Certains problèmes d’ordre métaphysique — problèmes dont il s’était jusqu’ici peu occupé — commencent à se poser à lui. Croyant sincère, très lié avec d’éminents pasteurs, il n’était guère pratiquant et la religion n’occupait dans son œuvre qu’une place secondaire. Pourtant, dès 1951, il collabora à une importante publication : Les Forces religieuses et la Vie politique. En 1958, il donne un ouvrage : Les Voies d’Israël, Essai d’interprétation de la Religion juive, qui témoigne de préoccupations nouvelles.

Son dernier livre toutefois, qui ne paraîtra qu’après sa mort, reste dans sa ligne habituelle. Il est intitulé : Itinéraire de contagions, Épidémies et Idéologies.

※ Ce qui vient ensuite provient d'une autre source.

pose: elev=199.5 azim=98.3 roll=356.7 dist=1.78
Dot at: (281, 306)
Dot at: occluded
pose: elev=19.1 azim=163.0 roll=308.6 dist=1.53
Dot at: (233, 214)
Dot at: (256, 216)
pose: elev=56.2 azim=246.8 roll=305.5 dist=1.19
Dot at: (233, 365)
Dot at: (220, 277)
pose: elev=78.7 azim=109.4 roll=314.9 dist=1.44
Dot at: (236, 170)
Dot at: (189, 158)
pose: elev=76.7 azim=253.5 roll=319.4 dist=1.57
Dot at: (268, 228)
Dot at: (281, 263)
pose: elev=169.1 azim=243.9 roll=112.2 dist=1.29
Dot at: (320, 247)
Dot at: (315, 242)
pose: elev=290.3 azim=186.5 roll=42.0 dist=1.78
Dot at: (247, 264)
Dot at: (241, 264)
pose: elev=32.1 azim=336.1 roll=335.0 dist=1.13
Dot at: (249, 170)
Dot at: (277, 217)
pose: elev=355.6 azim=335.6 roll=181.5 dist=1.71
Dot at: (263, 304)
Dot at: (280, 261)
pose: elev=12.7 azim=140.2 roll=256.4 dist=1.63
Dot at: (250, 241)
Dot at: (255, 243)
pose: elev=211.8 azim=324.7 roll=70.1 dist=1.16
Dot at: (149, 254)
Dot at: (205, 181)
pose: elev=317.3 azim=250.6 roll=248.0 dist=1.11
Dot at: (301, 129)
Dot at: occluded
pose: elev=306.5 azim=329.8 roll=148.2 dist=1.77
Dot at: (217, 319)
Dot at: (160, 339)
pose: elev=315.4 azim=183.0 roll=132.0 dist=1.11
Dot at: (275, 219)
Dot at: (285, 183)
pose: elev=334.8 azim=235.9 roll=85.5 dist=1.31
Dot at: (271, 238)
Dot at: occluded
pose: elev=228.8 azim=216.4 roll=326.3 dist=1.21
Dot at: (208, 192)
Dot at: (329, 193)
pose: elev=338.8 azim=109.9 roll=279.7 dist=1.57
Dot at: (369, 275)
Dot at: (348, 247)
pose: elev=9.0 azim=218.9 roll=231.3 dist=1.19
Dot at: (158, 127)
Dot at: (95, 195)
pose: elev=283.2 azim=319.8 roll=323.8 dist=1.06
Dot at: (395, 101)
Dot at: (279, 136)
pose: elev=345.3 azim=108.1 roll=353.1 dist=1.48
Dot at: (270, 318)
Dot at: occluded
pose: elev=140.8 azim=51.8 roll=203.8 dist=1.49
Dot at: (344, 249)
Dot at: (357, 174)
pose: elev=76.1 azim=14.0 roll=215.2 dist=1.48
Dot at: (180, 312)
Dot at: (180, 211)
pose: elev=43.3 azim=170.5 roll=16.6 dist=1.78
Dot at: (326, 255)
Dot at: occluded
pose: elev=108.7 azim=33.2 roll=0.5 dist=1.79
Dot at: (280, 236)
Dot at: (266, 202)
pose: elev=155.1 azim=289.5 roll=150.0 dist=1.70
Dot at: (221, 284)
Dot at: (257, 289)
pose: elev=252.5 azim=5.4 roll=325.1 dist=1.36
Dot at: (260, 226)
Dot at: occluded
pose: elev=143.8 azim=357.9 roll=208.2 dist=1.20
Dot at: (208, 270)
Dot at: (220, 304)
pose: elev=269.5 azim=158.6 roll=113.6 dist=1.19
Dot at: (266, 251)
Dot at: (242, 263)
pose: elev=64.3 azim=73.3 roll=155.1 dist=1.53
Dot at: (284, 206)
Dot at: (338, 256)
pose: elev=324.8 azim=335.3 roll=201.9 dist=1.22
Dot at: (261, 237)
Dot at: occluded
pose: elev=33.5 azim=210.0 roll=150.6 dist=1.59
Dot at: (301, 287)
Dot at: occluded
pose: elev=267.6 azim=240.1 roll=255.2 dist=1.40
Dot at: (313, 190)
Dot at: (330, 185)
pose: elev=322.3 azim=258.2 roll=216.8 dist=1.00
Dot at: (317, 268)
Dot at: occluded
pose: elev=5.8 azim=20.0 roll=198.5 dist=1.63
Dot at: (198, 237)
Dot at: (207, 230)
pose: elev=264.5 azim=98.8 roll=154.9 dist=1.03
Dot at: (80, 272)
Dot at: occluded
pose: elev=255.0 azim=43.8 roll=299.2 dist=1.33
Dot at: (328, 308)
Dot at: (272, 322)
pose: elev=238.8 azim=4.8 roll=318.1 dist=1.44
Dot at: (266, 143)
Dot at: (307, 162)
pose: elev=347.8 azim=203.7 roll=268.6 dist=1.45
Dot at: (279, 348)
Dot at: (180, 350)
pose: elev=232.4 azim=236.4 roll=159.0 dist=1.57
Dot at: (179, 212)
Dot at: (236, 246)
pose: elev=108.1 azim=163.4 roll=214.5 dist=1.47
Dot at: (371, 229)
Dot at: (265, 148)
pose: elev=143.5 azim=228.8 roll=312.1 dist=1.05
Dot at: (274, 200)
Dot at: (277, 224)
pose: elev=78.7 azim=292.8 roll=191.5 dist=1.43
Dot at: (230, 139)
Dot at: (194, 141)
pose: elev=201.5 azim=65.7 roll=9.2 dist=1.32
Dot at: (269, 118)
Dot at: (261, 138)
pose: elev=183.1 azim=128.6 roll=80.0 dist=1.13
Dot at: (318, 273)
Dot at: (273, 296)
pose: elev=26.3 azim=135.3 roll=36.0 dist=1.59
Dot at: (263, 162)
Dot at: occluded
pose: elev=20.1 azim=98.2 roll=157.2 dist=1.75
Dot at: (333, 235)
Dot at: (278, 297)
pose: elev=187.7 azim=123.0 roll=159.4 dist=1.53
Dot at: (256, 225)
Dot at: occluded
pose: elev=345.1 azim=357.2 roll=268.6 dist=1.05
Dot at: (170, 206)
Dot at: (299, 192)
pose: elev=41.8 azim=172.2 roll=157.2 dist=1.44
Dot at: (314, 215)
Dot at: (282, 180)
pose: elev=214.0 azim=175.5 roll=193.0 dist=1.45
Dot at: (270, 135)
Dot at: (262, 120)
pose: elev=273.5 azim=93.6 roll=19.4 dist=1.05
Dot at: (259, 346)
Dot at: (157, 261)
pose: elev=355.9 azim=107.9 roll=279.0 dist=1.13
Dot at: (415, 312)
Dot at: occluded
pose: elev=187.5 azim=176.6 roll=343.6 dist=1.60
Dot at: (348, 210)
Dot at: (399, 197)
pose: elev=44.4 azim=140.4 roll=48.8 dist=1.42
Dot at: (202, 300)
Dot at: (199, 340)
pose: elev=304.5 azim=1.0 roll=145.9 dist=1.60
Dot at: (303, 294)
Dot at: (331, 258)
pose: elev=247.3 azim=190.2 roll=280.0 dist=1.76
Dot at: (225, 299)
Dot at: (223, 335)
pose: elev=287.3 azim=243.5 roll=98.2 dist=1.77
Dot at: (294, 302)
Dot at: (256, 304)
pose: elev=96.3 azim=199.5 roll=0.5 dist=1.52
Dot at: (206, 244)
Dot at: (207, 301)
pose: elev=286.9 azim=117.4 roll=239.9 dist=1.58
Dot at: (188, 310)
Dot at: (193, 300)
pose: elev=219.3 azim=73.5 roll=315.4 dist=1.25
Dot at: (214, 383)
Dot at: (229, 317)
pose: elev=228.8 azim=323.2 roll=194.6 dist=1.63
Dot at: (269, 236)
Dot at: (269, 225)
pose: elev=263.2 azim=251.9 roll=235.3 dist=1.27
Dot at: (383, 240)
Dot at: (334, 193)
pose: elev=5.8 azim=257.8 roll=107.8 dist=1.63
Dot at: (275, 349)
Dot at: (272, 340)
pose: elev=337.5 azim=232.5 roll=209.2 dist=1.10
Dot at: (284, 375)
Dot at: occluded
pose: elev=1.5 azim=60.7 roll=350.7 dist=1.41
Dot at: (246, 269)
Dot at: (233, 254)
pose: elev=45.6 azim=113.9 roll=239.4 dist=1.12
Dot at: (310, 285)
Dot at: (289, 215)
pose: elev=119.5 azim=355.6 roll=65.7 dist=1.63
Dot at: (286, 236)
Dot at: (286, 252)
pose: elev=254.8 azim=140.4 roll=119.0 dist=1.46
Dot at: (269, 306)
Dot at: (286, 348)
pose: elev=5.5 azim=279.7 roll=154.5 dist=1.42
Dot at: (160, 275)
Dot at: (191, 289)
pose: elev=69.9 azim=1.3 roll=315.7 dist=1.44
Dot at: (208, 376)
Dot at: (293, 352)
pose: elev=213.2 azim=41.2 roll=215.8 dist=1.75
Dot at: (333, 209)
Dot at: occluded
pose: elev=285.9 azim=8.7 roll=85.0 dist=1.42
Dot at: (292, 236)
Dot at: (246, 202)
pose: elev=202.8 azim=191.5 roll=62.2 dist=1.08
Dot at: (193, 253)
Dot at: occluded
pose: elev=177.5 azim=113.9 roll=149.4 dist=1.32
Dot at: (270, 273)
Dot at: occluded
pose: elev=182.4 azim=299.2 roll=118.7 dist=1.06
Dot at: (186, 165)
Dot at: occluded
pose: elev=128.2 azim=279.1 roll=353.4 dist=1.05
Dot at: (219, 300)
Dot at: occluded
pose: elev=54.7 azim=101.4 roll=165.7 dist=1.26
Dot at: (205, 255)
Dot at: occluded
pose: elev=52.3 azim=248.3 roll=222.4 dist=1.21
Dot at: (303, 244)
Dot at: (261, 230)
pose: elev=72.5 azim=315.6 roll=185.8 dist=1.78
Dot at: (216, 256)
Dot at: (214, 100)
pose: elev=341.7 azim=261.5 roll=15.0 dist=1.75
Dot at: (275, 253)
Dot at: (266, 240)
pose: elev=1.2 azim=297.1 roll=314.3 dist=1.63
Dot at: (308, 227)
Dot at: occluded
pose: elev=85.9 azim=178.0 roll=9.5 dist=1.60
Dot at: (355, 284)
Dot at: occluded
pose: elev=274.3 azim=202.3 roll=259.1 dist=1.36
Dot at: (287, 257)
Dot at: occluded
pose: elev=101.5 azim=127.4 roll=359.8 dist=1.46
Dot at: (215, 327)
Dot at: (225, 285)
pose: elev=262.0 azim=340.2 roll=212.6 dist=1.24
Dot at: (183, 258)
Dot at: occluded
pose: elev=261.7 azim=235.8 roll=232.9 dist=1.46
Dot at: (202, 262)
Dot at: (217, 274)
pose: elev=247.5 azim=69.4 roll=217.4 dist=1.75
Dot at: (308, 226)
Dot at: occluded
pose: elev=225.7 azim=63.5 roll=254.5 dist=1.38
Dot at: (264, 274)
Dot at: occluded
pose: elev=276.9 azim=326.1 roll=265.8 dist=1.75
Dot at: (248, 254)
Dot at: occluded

En 1958, Siegfried va encore nager au voisinage du Cap d’Antibes. En 1959, un mal incurable s’installe soudain dans son organisme. Bientôt il se voit condamné à l’immobilité, son cerveau demeurant entièrement lucide. La tendresse de sa femme et celle de sa fille adoucissent son glissement vers la mort. Elle survient au bout de quatre mois. Il a quatre-vingt-quatre ans.

Je ne suis pas certain que notre époque violente et tourmentée favorise l’éclosion d’un autre Siegfried, savant objectif, impartial, irradiant la clarté en même temps passionné par les formes, les sons et les couleurs. Il était le très haut représentant d’un monde menacé d’effondrement. Inspirons-nous cependant de sa lucide fermeté pour ne pas désespérer et disons-nous, après Claudel, que « le pire n’est pas toujours le plus sûr ».